Et ce cabriolet ? Le numéro 0139 a été achevé avec une semaine de retard à l’usine de San José et remis à Shelby American le 25 novembre 1966. C’était la troisième G.T. 500 (big-block) à être terminée. Le 7 décembre, Shelby a jugé le cabriolet complet. Cela signifie que la voiture portait à l’origine le style Shelby de 1967. A.O. Smith n’avait même pas encore développé les nouvelles pièces de 1968. Il convient également de souligner que, contrairement à Ford, les NIV de Shelby American étaient attribués lorsque la voiture était terminée, et non lorsqu’elle était mise en marche.
« Robert Carlson, directeur des ventes chez High Performance Motors, se souvient de Carroll Shelby arrivant dans la G.T. 500 rouge décapotable (#0139) », raconte Brian. « Cela a provoqué une grande excitation, selon Carlson. Tout le monde dans la concession est sorti et s’est rassemblé autour de la nouvelle G.T. 500 décapotable de 1967 pour la voir de plus près ».

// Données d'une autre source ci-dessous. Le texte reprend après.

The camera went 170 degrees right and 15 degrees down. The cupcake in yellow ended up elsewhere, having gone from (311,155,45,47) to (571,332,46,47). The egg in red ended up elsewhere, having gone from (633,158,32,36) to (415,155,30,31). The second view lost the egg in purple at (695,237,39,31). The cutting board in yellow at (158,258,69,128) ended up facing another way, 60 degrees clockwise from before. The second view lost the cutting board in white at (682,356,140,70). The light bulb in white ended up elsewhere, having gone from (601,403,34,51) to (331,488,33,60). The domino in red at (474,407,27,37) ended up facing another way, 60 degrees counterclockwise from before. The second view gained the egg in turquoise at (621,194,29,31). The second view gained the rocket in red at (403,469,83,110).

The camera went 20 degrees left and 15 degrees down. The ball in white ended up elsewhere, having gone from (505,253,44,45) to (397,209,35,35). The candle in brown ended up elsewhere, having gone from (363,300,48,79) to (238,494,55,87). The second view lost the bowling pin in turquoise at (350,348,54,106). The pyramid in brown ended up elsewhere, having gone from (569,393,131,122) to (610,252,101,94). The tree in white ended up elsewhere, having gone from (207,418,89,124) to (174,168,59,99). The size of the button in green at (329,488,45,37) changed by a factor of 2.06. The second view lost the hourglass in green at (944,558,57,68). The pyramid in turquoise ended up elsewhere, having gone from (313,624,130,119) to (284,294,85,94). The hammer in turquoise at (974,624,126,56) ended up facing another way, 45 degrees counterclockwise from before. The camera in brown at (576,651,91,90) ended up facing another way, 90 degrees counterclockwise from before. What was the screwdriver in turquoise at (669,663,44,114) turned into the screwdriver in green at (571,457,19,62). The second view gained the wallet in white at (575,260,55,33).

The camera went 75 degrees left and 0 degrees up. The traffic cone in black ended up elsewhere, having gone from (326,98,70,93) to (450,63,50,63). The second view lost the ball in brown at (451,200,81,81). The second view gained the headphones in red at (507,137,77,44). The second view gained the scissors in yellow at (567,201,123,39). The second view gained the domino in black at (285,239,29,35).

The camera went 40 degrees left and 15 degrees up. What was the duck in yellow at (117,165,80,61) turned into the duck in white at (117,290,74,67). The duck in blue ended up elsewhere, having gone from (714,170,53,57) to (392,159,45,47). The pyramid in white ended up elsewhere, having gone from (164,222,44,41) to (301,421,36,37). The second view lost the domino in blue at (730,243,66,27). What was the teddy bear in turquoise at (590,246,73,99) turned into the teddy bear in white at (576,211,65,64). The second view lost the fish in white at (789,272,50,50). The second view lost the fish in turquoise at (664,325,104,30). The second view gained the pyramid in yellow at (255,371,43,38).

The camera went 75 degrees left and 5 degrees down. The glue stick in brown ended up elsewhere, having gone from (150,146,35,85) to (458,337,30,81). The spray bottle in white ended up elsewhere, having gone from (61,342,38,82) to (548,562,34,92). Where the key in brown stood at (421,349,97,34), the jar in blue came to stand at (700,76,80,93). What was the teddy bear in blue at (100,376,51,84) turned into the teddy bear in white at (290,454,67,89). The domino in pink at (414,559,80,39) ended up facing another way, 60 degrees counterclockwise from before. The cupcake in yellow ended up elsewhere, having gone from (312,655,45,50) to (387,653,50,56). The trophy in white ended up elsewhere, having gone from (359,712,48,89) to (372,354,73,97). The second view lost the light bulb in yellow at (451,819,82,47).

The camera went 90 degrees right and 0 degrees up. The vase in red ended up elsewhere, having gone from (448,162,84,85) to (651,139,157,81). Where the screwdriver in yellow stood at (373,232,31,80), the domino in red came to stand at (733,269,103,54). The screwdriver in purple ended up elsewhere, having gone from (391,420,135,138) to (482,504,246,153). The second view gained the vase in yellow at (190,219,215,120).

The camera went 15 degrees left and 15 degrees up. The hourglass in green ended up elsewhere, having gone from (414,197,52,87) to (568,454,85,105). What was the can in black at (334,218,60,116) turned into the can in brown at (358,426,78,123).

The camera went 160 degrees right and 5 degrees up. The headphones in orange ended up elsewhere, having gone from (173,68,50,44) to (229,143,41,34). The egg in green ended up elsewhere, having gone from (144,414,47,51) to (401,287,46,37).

Carlson a quitté Shelby en janvier 1967 pour s’occuper de sa famille, ce qui indique que cet événement a eu lieu en décembre 1966.
Le cabriolet était destiné à être une offre de milieu d’année. Cependant, au moment où le modèle serait entré en production, Ford avait déjà pris la décision de reporter ses débuts en milieu d’année à l’année suivante. En mars 1967, A.O Smith a expédié à Shelby les pièces en fibre de verre coulées à la main du modèle 1968 (deux capots, des parties avant, des panneaux de feux arrière et des consoles centrales) afin de modifier deux voitures, une Fastback et une décapotable à des fins photographiques.
L’histoire de cette voiture est bien plus riche qu’il n’est possible de le dire en un seul article. Pour l’instant, Sam et Brian Styles sont satisfaits d’être les propriétaires de la voiture pour ce chapitre de sa vie, surtout après avoir résolu le mystère qui plane depuis le jour où elle a quitté la chaîne de montage de San José en 1966.